** Extracted text follows **

The National Eligibility cum Entrance Test for undergraduate medical admissions, NEET-UG, is the gateway for every aspiring doctor in India. In 2026 the examination was thrown into chaos when the question paper leaked — by the Opposition's account, circulating on WhatsApp before candidates had even entered their halls. The fallout was severe enough to force cancellation and disruption, upending the plans of roughly 22 lakh students who had spent years preparing for a single high-stakes morning.

Union Education Minister Dharmendra Pradhan responded by announcing that NEET would be shifted to a computer-based test (CBT) format from the next cycle, the implicit promise being that a digital examination is harder to leak than a printed paper physically transported to thousands of centres. For the Opposition, that concession was an admission rather than a fix.

The Backdrop

The leak did not occur in a vacuum. It landed atop a run of examination controversies that had already eroded public confidence in the testing architecture, and it revived long-standing questions about the National Testing Agency (NTA), the body responsible for conducting the country's largest entrance examinations. The Congress has coupled its demand for Pradhan's resignation with a demand for the NTA to be disbanded and rebuilt — arguing that patching a broken institution is not the same as fixing it.

For a generation of students and their families who treat these exams as the one meritocratic ladder still standing, a leak is not a bureaucratic mishap. It is a betrayal of the implicit promise that hard work, not connections or cash, decides who becomes a doctor.

The Political Battle

The Opposition, led by Congress, has kept the pressure relentless. Rahul Gandhi, the Leader of the Opposition, has said the party will "not rest" until the Education Minister resigns and a leak-proof system is in place, framing the issue around the "future of lakhs of children." He has taken the campaign out of the television studio and into the field, holding direct interactions with students — including a second such session in Dehradun — to keep the grievance visible and personal.

Congress general secretary K.C. Venugopal has been the organisational engine of the campaign, announcing a nationwide student outreach with conventions focused on paper leaks, examination reform, unemployment and accountability for recurring irregularities in recruitment and entrance tests. The strategy is deliberate: convert a single scandal into a durable narrative about a government that cannot guarantee a fair exam.

The Government's Defence

Pradhan has not conceded ground. He has acknowledged that the leak "shouldn't have happened" while accusing Rahul Gandhi of exploiting student anxiety for political gain. He has contested specific claims — including disputes over centre allotments that the NTA said it had proactively rectified — and demanded an apology from the Congress leader, arguing that Opposition rallies and rhetoric compounded the disruption rather than helped the affected candidates.

The government's line is that the leak was a criminal act to be prosecuted, not a policy failure warranting a minister's head. The Opposition's line is that accountability at the top is precisely what deters the next leak.

** End of Extracted text **
** Dataset extract follows **

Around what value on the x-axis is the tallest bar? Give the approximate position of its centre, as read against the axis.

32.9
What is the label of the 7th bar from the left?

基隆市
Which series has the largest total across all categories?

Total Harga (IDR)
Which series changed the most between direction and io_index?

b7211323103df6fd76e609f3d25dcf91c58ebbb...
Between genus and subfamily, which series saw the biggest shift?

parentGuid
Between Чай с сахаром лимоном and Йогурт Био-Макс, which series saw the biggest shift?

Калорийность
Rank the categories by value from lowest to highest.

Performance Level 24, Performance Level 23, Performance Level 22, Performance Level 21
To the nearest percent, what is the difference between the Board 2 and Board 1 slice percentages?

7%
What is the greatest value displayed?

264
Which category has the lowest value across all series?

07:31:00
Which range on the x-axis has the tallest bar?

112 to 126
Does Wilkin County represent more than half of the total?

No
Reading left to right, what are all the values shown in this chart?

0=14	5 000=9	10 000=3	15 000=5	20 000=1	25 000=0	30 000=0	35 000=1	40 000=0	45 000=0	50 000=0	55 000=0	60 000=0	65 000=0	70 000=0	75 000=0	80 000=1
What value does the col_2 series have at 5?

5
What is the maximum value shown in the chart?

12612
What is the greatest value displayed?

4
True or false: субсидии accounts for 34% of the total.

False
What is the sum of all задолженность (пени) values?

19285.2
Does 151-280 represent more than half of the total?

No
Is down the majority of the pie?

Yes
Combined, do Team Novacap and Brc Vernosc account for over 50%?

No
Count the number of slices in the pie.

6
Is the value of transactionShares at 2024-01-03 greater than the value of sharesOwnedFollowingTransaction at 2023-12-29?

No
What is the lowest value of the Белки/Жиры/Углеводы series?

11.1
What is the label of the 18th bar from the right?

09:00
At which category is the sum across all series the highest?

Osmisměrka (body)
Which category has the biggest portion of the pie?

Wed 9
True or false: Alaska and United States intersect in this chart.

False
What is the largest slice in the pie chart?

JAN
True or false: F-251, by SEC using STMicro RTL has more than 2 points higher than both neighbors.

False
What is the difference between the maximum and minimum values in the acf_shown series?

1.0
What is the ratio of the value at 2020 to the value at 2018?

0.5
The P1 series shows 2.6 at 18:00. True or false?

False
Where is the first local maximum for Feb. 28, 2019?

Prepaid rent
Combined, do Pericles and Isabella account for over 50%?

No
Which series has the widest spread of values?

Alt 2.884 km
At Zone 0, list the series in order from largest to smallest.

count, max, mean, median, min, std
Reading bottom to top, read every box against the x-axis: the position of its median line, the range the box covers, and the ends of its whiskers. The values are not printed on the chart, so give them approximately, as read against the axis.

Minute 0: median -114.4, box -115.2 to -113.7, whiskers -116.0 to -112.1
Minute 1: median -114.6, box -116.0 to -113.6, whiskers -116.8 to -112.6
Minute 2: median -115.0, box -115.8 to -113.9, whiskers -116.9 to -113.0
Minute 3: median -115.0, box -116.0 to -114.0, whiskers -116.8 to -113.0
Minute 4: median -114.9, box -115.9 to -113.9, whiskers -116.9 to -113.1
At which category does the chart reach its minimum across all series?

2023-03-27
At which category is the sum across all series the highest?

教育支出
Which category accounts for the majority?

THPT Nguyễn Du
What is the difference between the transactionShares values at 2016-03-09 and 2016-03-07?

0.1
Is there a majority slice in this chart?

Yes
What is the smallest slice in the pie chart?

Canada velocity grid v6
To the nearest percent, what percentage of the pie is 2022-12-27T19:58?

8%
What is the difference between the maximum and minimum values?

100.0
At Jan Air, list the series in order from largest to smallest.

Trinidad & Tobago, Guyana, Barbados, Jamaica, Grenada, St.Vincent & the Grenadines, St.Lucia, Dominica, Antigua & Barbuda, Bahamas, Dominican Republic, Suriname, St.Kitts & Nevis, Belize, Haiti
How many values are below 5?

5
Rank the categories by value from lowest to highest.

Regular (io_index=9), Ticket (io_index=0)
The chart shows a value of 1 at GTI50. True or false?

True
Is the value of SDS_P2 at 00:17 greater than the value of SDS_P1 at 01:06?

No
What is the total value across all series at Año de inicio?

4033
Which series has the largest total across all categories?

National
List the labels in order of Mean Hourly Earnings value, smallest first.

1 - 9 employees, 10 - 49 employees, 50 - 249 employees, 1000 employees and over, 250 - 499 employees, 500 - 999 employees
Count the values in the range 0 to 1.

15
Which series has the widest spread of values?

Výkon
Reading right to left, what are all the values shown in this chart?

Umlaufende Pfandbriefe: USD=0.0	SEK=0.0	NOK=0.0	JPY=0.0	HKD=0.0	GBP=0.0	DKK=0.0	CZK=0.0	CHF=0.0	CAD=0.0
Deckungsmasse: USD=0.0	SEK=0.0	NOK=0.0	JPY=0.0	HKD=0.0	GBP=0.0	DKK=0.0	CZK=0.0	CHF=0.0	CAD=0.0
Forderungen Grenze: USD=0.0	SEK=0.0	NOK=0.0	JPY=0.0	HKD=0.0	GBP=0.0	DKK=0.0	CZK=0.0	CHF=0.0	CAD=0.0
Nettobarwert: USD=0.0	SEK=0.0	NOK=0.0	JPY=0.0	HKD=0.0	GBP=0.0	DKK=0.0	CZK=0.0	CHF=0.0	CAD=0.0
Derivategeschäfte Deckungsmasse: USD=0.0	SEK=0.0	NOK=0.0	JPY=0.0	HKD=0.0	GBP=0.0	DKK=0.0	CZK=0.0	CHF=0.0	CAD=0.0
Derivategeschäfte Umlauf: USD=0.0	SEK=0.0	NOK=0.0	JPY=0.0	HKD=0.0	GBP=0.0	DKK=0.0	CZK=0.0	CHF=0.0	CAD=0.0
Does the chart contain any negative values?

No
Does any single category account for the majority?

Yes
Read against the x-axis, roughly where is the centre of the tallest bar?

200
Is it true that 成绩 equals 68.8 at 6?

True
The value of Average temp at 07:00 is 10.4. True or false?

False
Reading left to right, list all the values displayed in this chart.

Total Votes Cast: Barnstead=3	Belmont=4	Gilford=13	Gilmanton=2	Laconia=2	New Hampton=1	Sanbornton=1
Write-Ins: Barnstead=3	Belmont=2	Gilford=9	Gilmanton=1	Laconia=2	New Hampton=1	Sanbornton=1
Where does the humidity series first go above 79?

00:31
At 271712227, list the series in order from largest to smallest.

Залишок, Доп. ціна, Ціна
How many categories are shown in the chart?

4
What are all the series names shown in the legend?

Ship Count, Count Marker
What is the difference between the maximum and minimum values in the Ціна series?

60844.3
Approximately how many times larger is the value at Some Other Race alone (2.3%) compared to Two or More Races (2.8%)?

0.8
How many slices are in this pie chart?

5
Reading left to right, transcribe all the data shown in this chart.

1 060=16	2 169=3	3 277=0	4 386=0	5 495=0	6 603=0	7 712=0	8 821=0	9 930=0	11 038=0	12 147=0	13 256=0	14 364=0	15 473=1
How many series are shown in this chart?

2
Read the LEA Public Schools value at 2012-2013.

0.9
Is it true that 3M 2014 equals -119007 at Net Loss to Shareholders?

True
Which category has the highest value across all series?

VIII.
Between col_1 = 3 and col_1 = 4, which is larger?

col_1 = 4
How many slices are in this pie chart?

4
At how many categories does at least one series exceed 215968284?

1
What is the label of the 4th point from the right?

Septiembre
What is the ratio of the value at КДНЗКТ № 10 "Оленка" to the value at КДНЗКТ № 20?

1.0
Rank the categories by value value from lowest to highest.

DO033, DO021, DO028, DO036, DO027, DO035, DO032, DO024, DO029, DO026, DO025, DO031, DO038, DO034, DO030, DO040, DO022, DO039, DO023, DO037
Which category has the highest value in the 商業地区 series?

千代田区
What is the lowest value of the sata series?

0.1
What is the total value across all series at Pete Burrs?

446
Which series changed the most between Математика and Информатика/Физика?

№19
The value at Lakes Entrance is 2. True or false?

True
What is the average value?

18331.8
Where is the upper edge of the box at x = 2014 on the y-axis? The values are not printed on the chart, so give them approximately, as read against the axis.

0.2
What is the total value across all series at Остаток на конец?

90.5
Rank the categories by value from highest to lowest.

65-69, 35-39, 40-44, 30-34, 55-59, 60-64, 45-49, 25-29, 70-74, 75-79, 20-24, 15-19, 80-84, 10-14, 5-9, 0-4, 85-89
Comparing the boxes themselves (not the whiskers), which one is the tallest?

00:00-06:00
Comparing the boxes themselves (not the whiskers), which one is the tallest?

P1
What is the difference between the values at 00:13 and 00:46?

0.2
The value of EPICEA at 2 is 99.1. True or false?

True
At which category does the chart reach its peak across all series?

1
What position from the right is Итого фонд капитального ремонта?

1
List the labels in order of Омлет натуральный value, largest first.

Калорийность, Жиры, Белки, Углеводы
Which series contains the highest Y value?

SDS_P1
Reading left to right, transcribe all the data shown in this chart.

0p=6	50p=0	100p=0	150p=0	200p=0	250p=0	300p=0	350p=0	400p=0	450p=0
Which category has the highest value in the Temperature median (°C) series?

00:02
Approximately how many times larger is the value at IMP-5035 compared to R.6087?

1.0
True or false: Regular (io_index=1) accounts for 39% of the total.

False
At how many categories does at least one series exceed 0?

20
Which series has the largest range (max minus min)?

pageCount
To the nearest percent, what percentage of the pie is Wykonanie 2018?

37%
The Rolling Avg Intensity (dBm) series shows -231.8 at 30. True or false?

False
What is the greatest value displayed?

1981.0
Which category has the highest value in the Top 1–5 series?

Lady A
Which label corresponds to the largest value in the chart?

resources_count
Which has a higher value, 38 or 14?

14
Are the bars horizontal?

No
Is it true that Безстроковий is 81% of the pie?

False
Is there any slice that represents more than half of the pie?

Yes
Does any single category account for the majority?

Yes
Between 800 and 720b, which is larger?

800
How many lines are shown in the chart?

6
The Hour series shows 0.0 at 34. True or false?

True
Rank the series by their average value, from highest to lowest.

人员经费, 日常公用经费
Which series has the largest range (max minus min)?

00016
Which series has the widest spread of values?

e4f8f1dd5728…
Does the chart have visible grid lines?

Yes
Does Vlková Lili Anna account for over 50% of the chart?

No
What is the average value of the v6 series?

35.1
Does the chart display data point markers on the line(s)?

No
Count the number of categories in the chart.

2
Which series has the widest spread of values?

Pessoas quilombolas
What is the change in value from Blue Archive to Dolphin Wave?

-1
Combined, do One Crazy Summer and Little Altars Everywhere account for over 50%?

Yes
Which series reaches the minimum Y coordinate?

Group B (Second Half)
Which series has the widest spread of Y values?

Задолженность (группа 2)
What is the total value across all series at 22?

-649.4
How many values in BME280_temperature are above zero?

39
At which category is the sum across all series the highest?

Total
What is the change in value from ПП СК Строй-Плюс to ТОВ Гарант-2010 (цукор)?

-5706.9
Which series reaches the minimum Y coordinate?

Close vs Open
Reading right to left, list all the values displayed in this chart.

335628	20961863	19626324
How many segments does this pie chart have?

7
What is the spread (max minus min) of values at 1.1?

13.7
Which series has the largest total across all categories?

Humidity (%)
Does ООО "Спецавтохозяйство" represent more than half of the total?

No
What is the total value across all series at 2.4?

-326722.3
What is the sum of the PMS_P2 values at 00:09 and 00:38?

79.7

** End of Dataset extract **

*What to do*: Condense the paragraph beginning "Congress general secretary K.C. Venugopal" in the text on the NEET-UG paper leak into a short bulleted list that keeps its main facts.

*Your solution*:
- K.C. Venugopal, Congress general secretary, has been the organizational engine of the campaign.
- He announced a nationwide student outreach with conventions on paper leaks, examination reform, unemployment, and accountability for recurring irregularities in recruitment and entrance tests.
- The deliberate strategy is to turn a single scandal into a lasting narrative about a government that cannot guarantee a fair exam.